The most common concomitant procedures were coronary artery bypass grafting (CABG) surgery in 69 patients (53.91% of the concomitant group and 18.65% of the total registry), ascending aorta surgery in 34 (26.56% and 9.19%, respectively), followed at a distance by procedures on other valves in 10 patients (1 case associating CABG corresponding to the 0.27% of the total RADAR registry and 0.78% of the concomitant group and 9 cases with exclusively multi-valve surgery corresponding to 2.43% and 7.03%, respectively). Two cases of atrial fibrillation surgery (1.56% and 0.54% respectively) and 3 left atrial appendage (LAA) ligation (2.34% and 0.81% respectively). In the combined procedures on other valves, 8 mitral prostheses were implanted (2 mechanical prostheses and 6 biological prostheses), 2 mitral rings, and 1 tricuspid ring (Table 2).
Table 2
AVR procedure distribution | N | Total RADAR registry (n=370), % | Combined AVR group (n=128), % |
---|---|---|---|
Isolated AVR | 242 | 65.41 | NA |
AVR & ascending aortic surgery | 34 | 9.19 | 26.56 |
AVR & maze | 2 | 0.54 | 1.56 |
AVR & LAA ligation | 3 | 0.81 | 2.34 |
AVR & CABG | 69 | 18.65 | 53.91 |
AVR & another valve procedure | 9 | 2.43 | 7.03 |
AVR & CABG & ascending aortic surgery | 3 | 0.81 | 2.34 |
AVR & CABG & another valvular procedure | 1 | 0.27 | 0.78 |
AVR & other procedures | 7 | 1.89 | 5.47 |
AVR, aortic valve replacement; RADAR, RApid Deployment Aortic Replacement; LAA, left atrial appendage; CABG, coronary artery bypass grafting.

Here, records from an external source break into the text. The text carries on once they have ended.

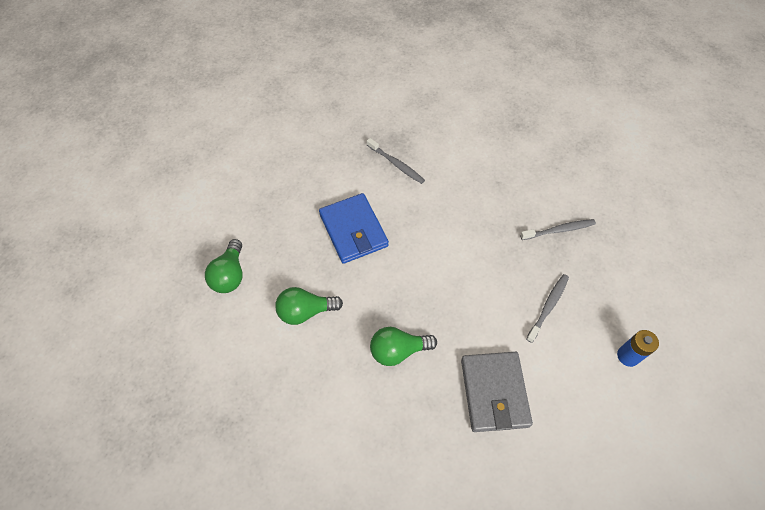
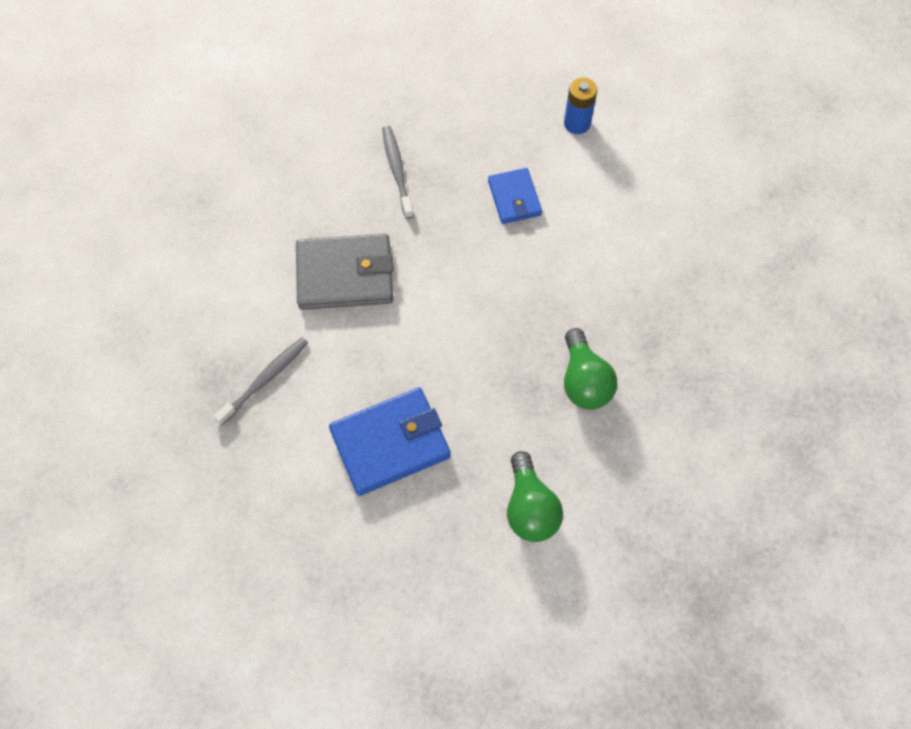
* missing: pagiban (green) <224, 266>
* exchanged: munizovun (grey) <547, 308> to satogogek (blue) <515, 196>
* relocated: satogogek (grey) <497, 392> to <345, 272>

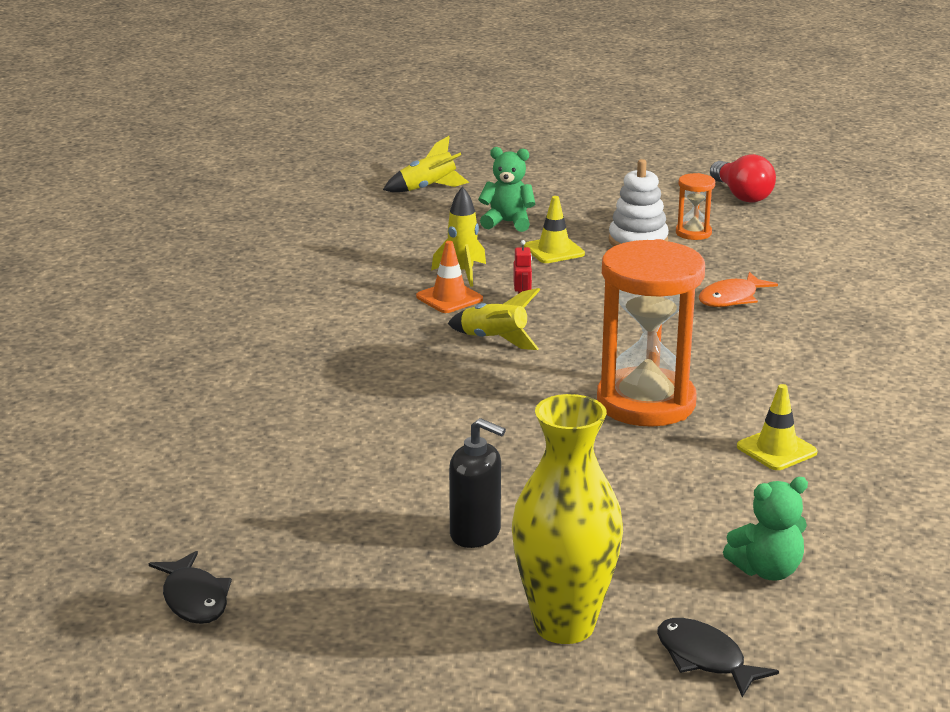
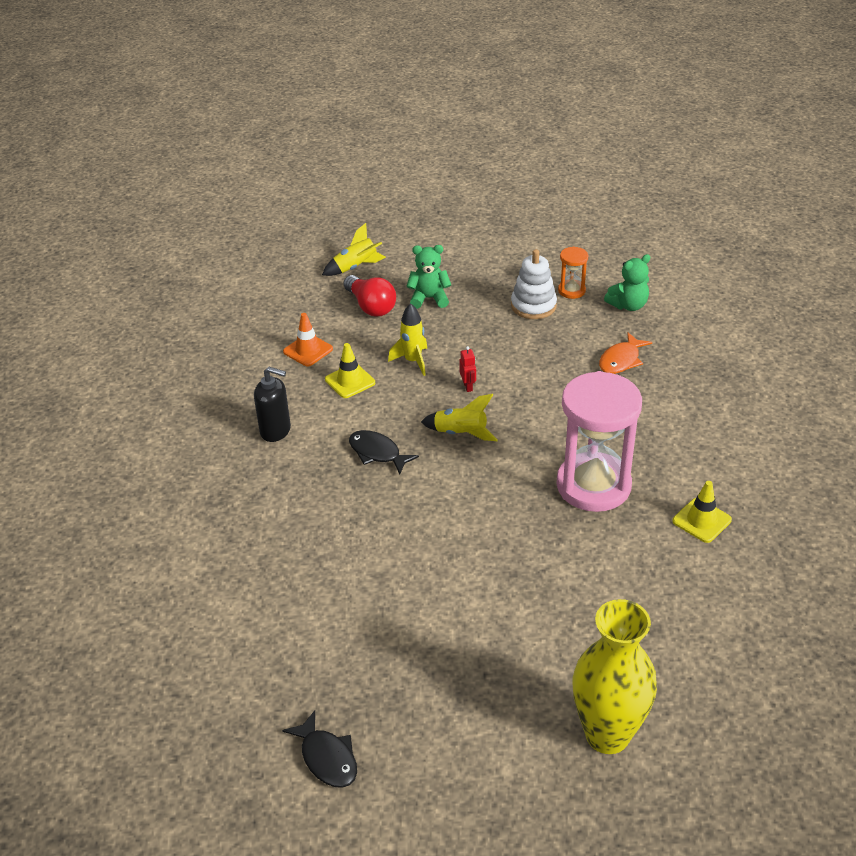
* relocated: pagiban (red) <743, 178> to <369, 296>
* relocated: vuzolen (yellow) <554, 229> to <350, 370>
* colour: zineve (orange) <651, 333> to zineve (pink) <599, 441>
* relocated: vuzolen (orange) <449, 277> to <308, 339>
* relocated: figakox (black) <477, 483> to <272, 404>
* relocated: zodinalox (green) <765, 529> to <627, 282>
* relocated: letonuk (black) <718, 657> to <384, 452>

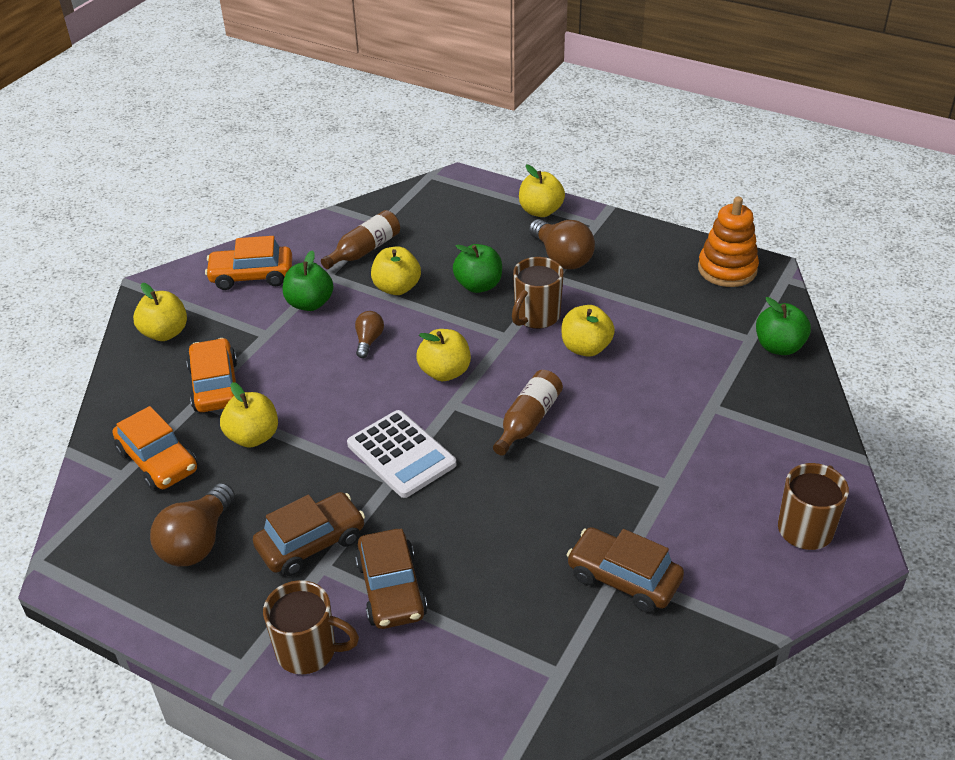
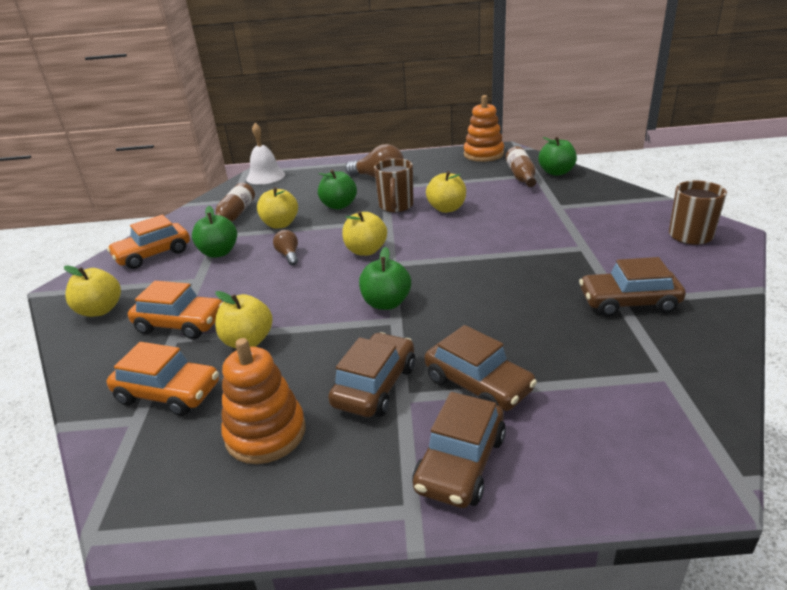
* missing: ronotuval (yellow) <542, 191>
* spun: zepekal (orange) <212, 375> = <175, 310> 150 degrees clockwise
* relocated: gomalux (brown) <528, 413> to <520, 166>
* exchanged: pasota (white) <401, 454> to ronotuval (green) <385, 278>
* exchanged: pagiban (brown) <192, 524> to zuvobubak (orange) <263, 401>
* exchanged: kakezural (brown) <311, 627> to zepekal (brown) <459, 450>
* appeared: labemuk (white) <265, 153>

The number of grafts in the cases of concomitant CABG: 26 patients (38%) received one graft, another 26 (38%) received two grafts, 13 patients (19%) received three grafts, and 4 patients (6%) received four grafts. Considering the sizes of the implanted prostheses in the combined surgery group (n=139), the most frequently implanted sizes were 23 mm in 45 patients (35%), 25 mm in 38 patients (30%), 21 mm in 30 patients (24%), 27 mm in 8 patients (6%), and 19 mm in 6 patients (5%). In isolated AVR, the mean times of myocardial ischemia and cardiopulmonary bypass (CPB) were 45±18 and 63±25 min, respectively. For concomitant surgery, mean times of myocardial ischemia and CPB rose to 87±28 and 118±41 min, respectively. The stay in the intensive care unit (ICU) was shorter for the isolated valve surgery population (isolated vs. concomitant: 3.32±4.70 vs. 4.24±7.09 days, P=0.203), while the hospital stay was slightly shorter in patients with concomitant procedure (concomitant vs. isolated: 6.00±4.75 vs. 7.00±5.00 days, P=0.265) but without statistical significance in both cases. Regarding perioperative complications, no significant differences were found between the two groups for in-hospital mortality (4.72% vs. 3.32%, P=0.524) (Table 3).
Table 3
Complication | Isolated AVR (n=242) | Combined AVR (n=128) | Total (n=370) | P value |
---|---|---|---|---|
Bleeding reintervention | 12 (4.96) | 11 (8.66) | 23 (6.23) | 0.162 |
Atrial fibrillation | 59 (24.38) | 37 (29.13) | 96 (26.02) | 0.482 |
Postoperative PPI | 19 (7.85) | 10 (7.87) | 29 (7.86) | 0.769 |
CVA | 6 (2.48) | 2 (1.57) | 8 (2.21) | 0.571 |
Perioperative AMI | 2 (0.83) | 1 (0.79) | 3 (0.81) | 0.968 |
AKI requiring hemofiltration | 10 (4.15) | 10 (7.94) | 20 (5.45) | 0.129 |
Intrahospitalary death | 9 (3.32) | 7 (4.72) | 16 (3.70) | 0.524 |
Data were expressed as n (%). AVR, aortic valve replacement; PPI, permanent pacemaker implantation; CVA, cerebrovascular accident; AMI, acute myocardial infarction; AKI, acute kidney injury.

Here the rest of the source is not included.